Manche finden es gut und glaubwürdig, wenn Kirche sich hier engagiert und anwaltschaftlich tätig wird. Andere sagen genau das Gegenteil: Kirche sollte sich aus genau diesen Bereichen raushalten. Wieder andere haben die Haltung: Eigentlich müssten die Rumänen doch froh sein, dass sie hier arbeiten dürfen.
Dass in Rumänien andere Löhne als hier bezahlt werden, ist mir wohl klar. Aber es gibt meiner Meinung nach keinen Grund dafür, dass hier vor Ort Menschen, die die gleiche Arbeit machen, anders bezahlt werden. Da wird mit zweierlei Maß gemessen. Man nutzt im Grunde eine Notlage von Menschen aus, die hierherkommen, weil sie hier eine Perspektive sehen.
Was muss jetzt, was darf nicht passieren?

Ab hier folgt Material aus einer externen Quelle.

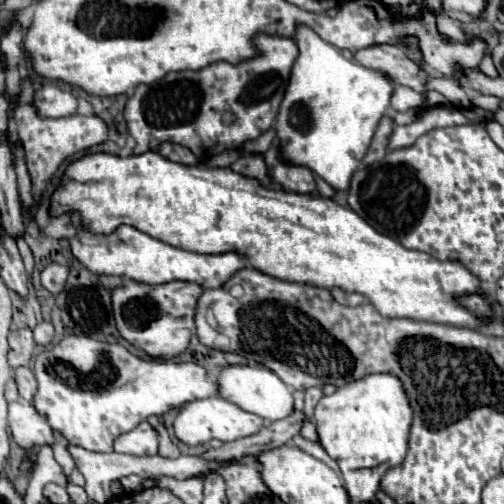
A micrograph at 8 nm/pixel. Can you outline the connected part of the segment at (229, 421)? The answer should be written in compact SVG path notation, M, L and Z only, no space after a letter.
M210 396L210 398L196 400L196 402L188 402L188 404L180 410L178 418L174 420L176 436L178 436L182 442L190 444L190 446L206 444L206 442L210 442L212 438L218 438L218 440L222 440L222 442L238 440L238 438L256 434L262 426L264 426L264 418L242 410L242 408L238 408L236 404L232 404L232 402L228 402L228 400L220 398L220 396Z

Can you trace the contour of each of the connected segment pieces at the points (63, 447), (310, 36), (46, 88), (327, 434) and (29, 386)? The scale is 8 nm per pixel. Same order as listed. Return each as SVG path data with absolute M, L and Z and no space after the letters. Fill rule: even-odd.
M54 432L54 438L56 438L54 458L56 458L56 462L64 468L64 474L70 476L70 472L76 468L76 464L72 462L72 456L68 454L68 440L66 440L62 434L56 434L56 432Z
M300 24L296 26L294 40L300 48L300 56L292 66L290 84L286 88L286 96L280 104L280 112L276 118L276 132L280 138L280 150L284 160L308 166L312 172L322 176L334 190L348 190L350 178L364 158L374 130L380 118L386 114L390 106L390 98L394 94L394 82L388 74L360 66L358 62L346 60L336 46L324 42L312 28Z
M44 84L34 94L34 106L42 118L64 118L76 114L78 98L54 84Z
M370 374L338 388L332 396L324 396L316 404L314 424L320 446L340 466L344 488L348 490L352 502L362 502L372 500L386 470L404 460L408 452L412 408L404 386L396 376Z
M18 368L16 370L16 384L18 384L18 392L20 392L22 400L32 402L38 384L36 384L36 378L34 378L30 368Z

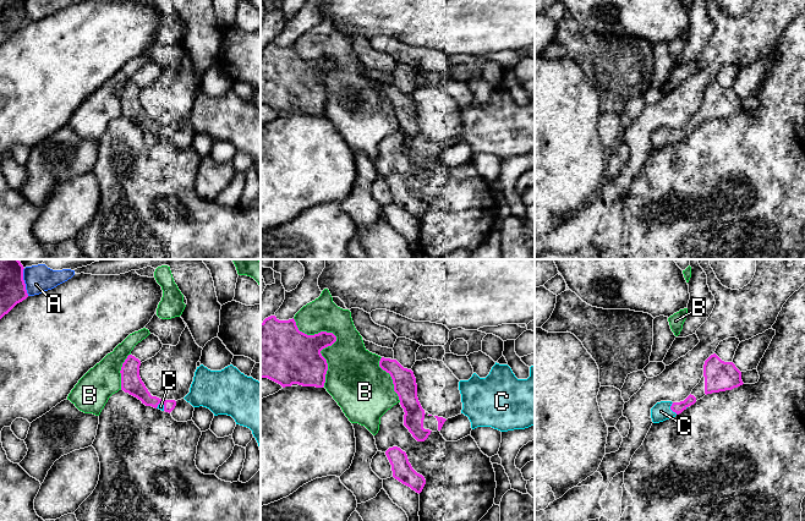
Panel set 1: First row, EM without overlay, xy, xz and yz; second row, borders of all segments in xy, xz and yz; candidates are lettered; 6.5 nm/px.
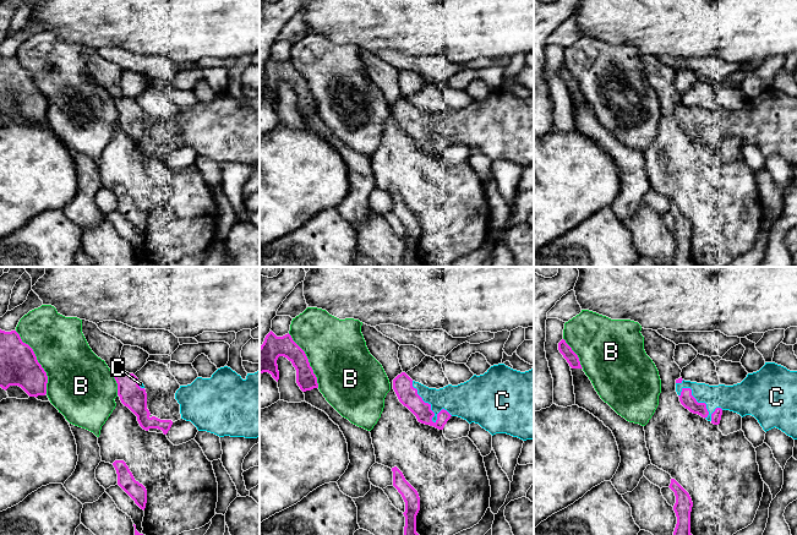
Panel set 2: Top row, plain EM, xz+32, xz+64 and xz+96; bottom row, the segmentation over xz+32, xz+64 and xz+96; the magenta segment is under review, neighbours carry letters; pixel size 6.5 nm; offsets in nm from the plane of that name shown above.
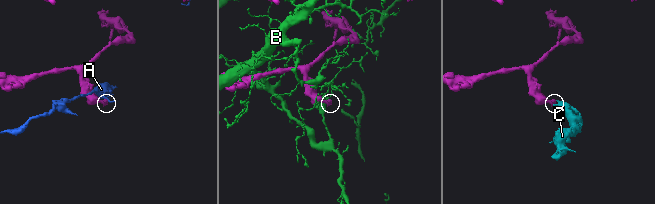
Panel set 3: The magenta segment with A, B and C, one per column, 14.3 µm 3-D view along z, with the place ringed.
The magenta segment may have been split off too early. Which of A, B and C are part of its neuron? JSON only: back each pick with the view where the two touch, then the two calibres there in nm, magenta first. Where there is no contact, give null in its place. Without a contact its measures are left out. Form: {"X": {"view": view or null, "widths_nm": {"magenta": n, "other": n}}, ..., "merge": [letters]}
{"C": {"view": "yz", "widths_nm": {"magenta": 80, "other": 120}}, "merge": ["C"]}

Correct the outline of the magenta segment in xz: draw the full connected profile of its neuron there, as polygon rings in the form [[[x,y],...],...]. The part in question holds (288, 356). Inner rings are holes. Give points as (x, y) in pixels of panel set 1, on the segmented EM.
[[[270,316],[261,323],[261,378],[268,378],[283,388],[292,384],[323,388],[328,363],[321,351],[335,341],[336,336],[333,333],[307,335],[299,330],[294,318],[279,320]]]

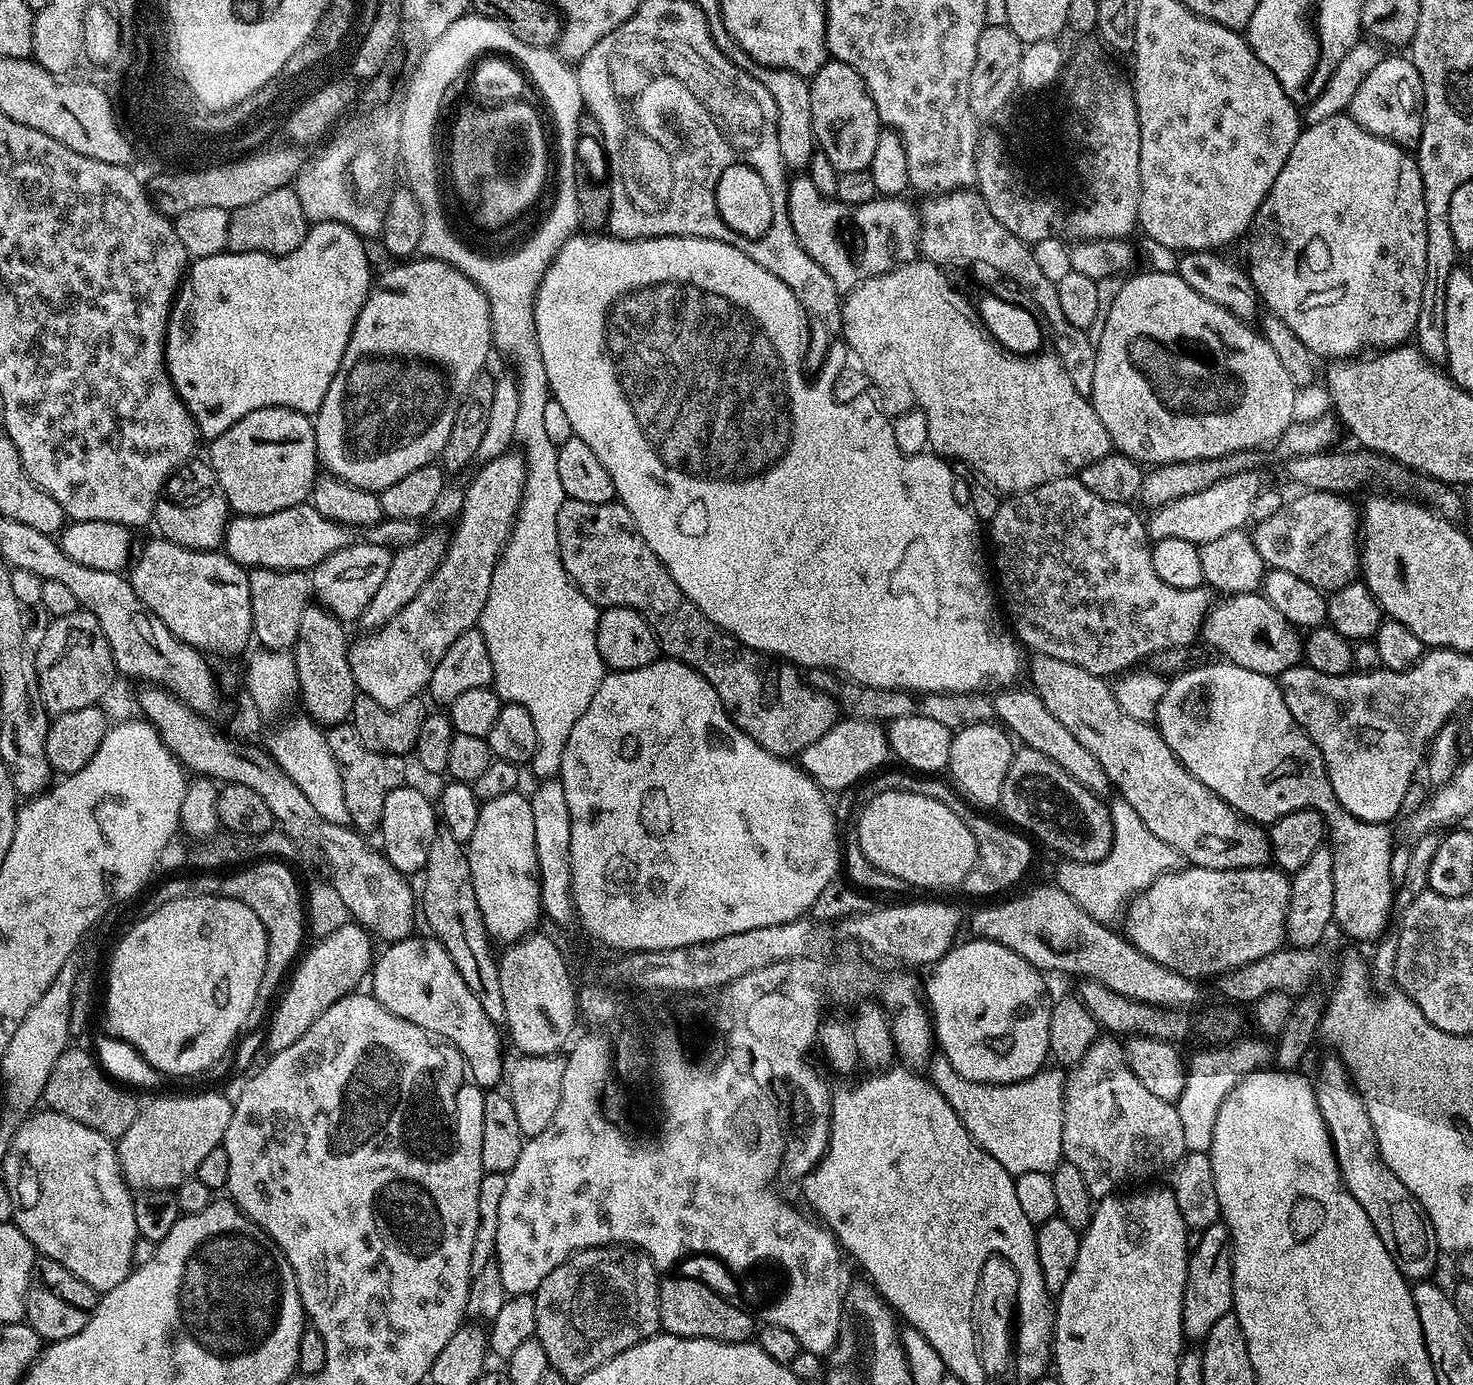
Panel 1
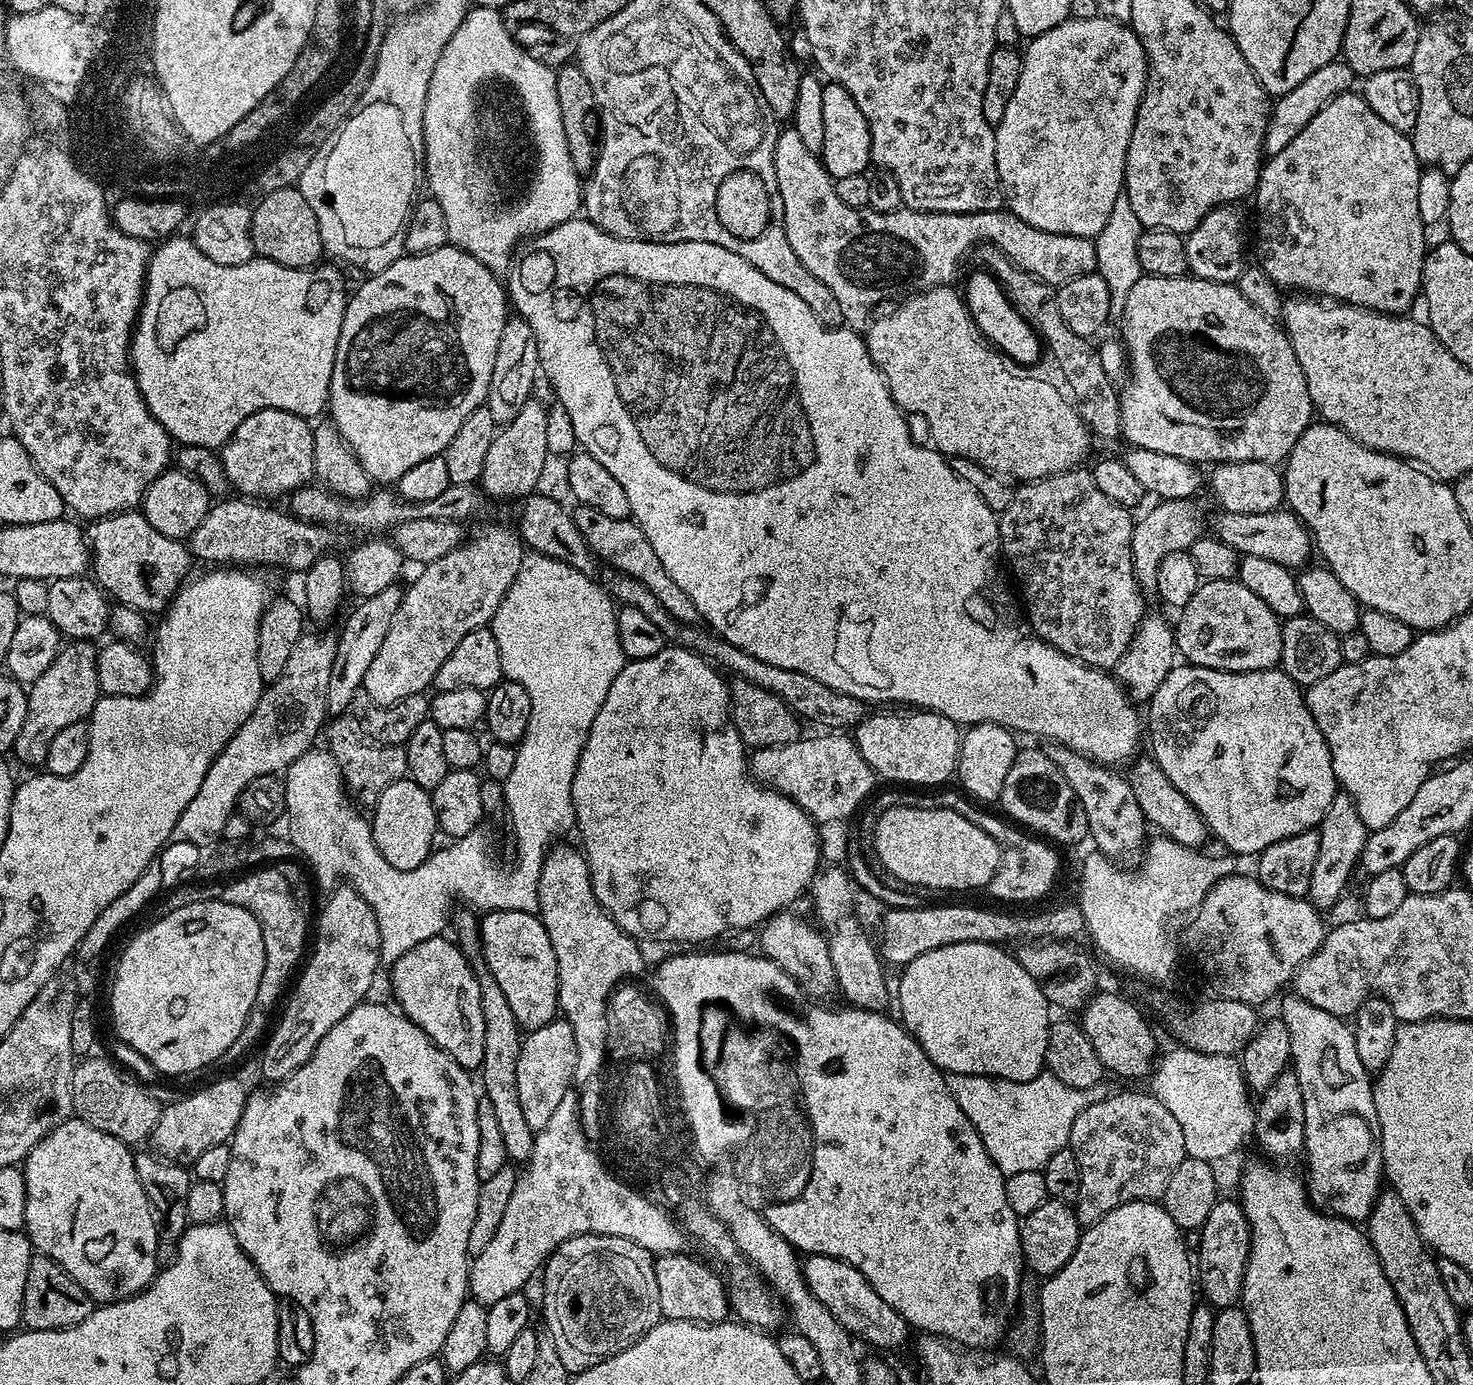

Schlechtesten Falls wird etwas geändert, aber nichts verändert. Wenn am Ende wieder eine Selbstverpflichtungserklärung rauskommt, kann man sich die Zeit auch sparen. Bestenfalls wird die Frage der Unterbringung langfristig gelöst. Es braucht vom Gesetzgeber einen Rahmen, der die Werkvertrags- und Leiharbeit auf ein vertretbares und vernünftiges Maß einschränkt. Stammbelegschaften müssen wiederaufgebaut werden.